Here's the thing - she was related to James. Her aunt Margaret (Henry VIII's older sister) had married James IV of Scotland. They had a baby who became James V of Scotland. James V married Marie d'Guise and they had Mary, Queen of Scots, who was James VI's mother. So while it was a semi-distant blood tie, James (a Protestant) did have the blood of Henry VII running through his veins, so he was an acceptable choice. He also had been king in Scotland for a while and had done his best to suck up to Elizabeth so she'd choose him to be king after she died. She did.

After she died, James VI of Scotland also became James I of England.

You might recognize him more from this portrait - it's housed in the English National Portrait Gallery.

Calvin's Case hinges on the fact that James was king of both realms. Just because he became king of England didn't mean that he stopped being king of Scots. He just got to add more titles to his name. So anyone who was born in Scotland after James ascended the throne of England technically was a subject of the English king, as well as the Scottish one. An early form of dual-citizenship. Of course, they weren't citizens, they were subjects, and there's a marked difference in what that means.

■ Provided material
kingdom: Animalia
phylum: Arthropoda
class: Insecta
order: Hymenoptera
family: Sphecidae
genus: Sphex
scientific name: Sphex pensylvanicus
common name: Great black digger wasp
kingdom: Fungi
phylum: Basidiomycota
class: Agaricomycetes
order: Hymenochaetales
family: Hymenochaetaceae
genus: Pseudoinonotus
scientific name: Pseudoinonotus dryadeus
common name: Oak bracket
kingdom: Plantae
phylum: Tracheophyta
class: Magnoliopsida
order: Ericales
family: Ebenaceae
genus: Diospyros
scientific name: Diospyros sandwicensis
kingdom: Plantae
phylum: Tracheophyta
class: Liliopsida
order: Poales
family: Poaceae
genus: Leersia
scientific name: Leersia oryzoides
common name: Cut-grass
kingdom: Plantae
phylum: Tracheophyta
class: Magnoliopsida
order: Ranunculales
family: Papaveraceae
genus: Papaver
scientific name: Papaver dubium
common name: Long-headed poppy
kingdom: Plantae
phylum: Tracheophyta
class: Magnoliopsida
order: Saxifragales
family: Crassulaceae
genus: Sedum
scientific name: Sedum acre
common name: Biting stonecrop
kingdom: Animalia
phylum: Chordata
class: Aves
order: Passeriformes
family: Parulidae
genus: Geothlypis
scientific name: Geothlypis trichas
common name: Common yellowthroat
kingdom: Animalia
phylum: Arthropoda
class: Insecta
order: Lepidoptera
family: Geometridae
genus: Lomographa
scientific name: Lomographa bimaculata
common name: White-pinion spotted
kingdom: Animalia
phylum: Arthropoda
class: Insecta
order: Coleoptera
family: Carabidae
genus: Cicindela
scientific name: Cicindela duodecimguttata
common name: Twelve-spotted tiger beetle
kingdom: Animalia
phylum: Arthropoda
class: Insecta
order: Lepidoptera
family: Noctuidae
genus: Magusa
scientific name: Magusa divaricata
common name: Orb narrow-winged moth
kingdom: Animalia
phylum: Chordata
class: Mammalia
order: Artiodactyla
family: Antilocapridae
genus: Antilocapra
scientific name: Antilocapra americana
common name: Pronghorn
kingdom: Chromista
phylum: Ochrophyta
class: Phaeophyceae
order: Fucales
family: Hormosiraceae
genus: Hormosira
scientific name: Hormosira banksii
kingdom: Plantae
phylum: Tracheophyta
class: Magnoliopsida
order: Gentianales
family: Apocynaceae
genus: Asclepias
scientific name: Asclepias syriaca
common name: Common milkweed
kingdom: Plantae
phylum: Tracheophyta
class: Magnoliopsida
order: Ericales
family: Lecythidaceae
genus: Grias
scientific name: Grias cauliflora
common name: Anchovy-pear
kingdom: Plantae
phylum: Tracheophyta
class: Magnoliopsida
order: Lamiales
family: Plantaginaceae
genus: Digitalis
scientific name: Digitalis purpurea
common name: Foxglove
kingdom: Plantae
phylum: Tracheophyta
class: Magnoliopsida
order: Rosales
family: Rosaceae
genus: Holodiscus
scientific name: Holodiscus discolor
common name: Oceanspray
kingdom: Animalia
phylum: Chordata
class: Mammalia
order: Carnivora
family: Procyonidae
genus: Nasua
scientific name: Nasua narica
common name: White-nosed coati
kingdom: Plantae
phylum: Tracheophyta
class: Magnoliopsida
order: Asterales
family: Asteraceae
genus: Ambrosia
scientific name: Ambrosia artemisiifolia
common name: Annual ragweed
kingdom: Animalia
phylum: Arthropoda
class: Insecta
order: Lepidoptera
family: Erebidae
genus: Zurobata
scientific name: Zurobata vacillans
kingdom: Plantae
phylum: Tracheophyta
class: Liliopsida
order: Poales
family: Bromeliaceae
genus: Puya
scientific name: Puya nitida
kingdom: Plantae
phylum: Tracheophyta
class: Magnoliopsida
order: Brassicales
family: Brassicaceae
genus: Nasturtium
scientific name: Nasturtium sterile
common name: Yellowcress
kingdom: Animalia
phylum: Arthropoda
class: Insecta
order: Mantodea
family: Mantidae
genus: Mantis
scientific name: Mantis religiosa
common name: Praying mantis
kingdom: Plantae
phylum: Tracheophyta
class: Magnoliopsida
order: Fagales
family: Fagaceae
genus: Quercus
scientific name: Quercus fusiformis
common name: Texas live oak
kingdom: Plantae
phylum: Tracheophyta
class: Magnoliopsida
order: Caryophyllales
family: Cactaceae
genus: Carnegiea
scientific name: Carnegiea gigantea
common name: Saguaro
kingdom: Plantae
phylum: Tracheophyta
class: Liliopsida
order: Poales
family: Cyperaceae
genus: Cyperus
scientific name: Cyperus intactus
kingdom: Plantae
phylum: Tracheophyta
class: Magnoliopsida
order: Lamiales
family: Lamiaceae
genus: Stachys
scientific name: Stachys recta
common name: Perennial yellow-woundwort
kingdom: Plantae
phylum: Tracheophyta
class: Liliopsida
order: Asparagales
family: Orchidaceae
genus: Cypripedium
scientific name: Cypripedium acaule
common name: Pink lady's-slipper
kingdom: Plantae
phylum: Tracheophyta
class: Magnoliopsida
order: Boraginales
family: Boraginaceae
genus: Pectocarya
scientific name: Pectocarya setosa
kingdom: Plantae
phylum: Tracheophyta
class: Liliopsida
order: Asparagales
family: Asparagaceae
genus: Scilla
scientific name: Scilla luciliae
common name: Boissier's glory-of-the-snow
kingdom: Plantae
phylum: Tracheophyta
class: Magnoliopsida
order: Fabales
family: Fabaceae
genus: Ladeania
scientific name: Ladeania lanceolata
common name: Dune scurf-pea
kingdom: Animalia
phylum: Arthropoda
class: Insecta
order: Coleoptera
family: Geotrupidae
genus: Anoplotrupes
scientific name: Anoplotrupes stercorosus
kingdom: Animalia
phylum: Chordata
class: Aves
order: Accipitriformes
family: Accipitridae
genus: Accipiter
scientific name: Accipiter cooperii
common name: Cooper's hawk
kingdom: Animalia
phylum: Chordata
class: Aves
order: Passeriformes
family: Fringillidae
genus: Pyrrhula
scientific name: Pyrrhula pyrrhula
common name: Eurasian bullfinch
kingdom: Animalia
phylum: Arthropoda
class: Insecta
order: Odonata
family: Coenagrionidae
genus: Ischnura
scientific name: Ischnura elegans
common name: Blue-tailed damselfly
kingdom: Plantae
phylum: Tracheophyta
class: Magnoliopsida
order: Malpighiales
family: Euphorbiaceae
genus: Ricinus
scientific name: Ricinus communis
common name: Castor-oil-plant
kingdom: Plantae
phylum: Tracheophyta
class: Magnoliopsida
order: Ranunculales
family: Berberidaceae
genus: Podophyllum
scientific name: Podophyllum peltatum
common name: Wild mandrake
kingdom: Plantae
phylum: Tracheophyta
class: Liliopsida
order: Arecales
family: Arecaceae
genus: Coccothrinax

■ Task set
A. From the passage on James VI and I, reproduce the text starting at "You might recognize" and ending at "what that means.".
B. List every king of Scotland named in the passage on James VI and I.

■ Answers for this exercise
A.
You might recognize him more from this portrait - it's housed in the English National Portrait Gallery.

Calvin's Case hinges on the fact that James was king of both realms. Just because he became king of England didn't mean that he stopped being king of Scots. He just got to add more titles to his name. So anyone who was born in Scotland after James ascended the throne of England technically was a subject of the English king, as well as the Scottish one. An early form of dual-citizenship. Of course, they weren't citizens, they were subjects, and there's a marked difference in what that means.

B.
- James IV of Scotland
- James V of Scotland
- James VI of Scotland